Each line of the records that holds the word "DMDCITZN" should be copied out.

Source texts of formatted documents:
◆ ◆ ◆

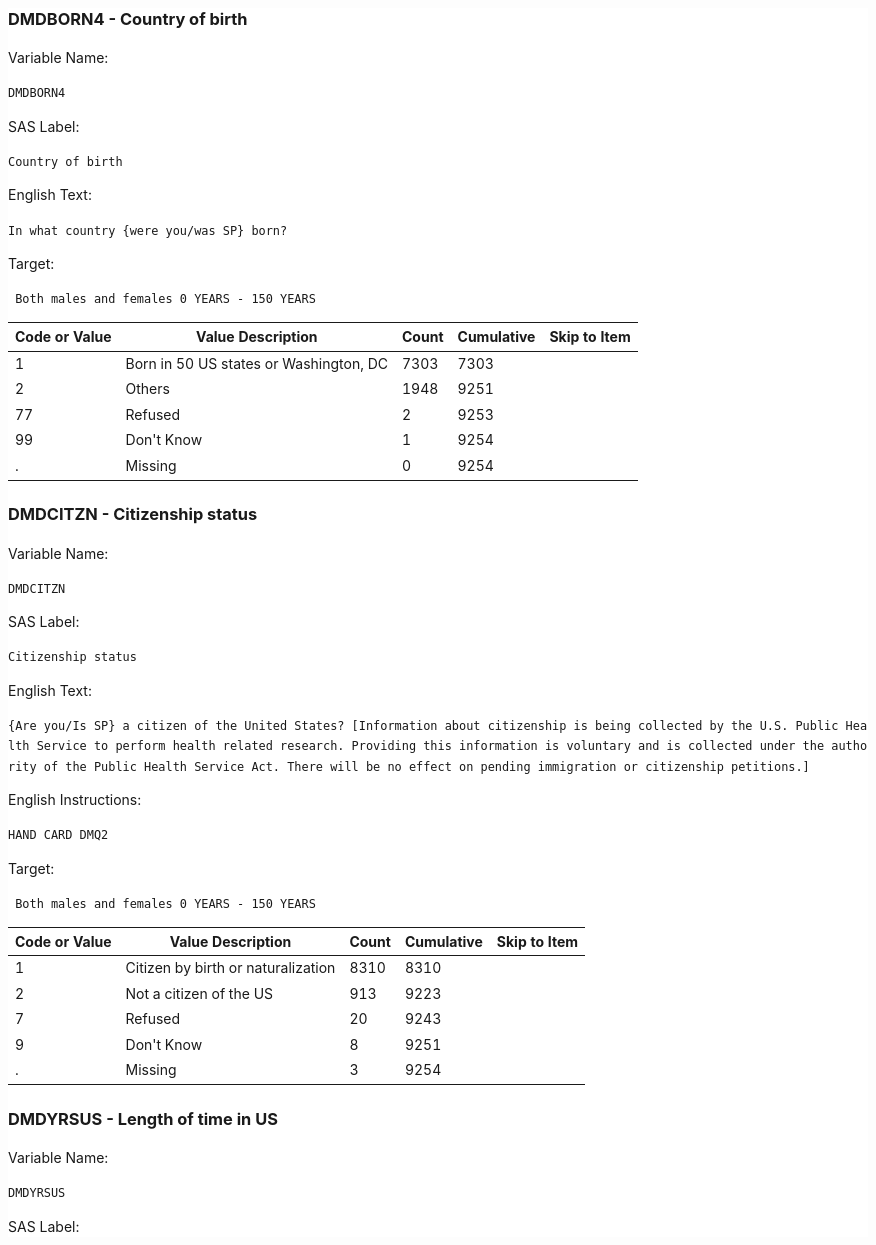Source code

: ### DMDBORN4 - Country of birth

Variable Name:

    DMDBORN4
SAS Label:

    Country of birth
English Text:

    In what country {were you/was SP} born?
Target:

     Both males and females 0 YEARS - 150 YEARS
Code or Value | Value Description | Count | Cumulative | Skip to Item  
---|---|---|---|---  
1 | Born in 50 US states or Washington, DC | 7303 | 7303 |   
2 | Others | 1948 | 9251 |   
77 | Refused | 2 | 9253 |   
99 | Don't Know | 1 | 9254 |   
. | Missing | 0 | 9254 |   
  
### DMDCITZN - Citizenship status

Variable Name:

    DMDCITZN
SAS Label:

    Citizenship status
English Text:

    {Are you/Is SP} a citizen of the United States? [Information about citizenship is being collected by the U.S. Public Health Service to perform health related research. Providing this information is voluntary and is collected under the authority of the Public Health Service Act. There will be no effect on pending immigration or citizenship petitions.]
English Instructions:

    HAND CARD DMQ2
Target:

     Both males and females 0 YEARS - 150 YEARS
Code or Value | Value Description | Count | Cumulative | Skip to Item  
---|---|---|---|---  
1 | Citizen by birth or naturalization | 8310 | 8310 |   
2 | Not a citizen of the US | 913 | 9223 |   
7 | Refused | 20 | 9243 |   
9 | Don't Know | 8 | 9251 |   
. | Missing | 3 | 9254 |   
  
### DMDYRSUS - Length of time in US

Variable Name:

    DMDYRSUS
SAS Label:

◆ ◆ ◆

[Output of the task]
### DMDCITZN - Citizenship status
    DMDCITZN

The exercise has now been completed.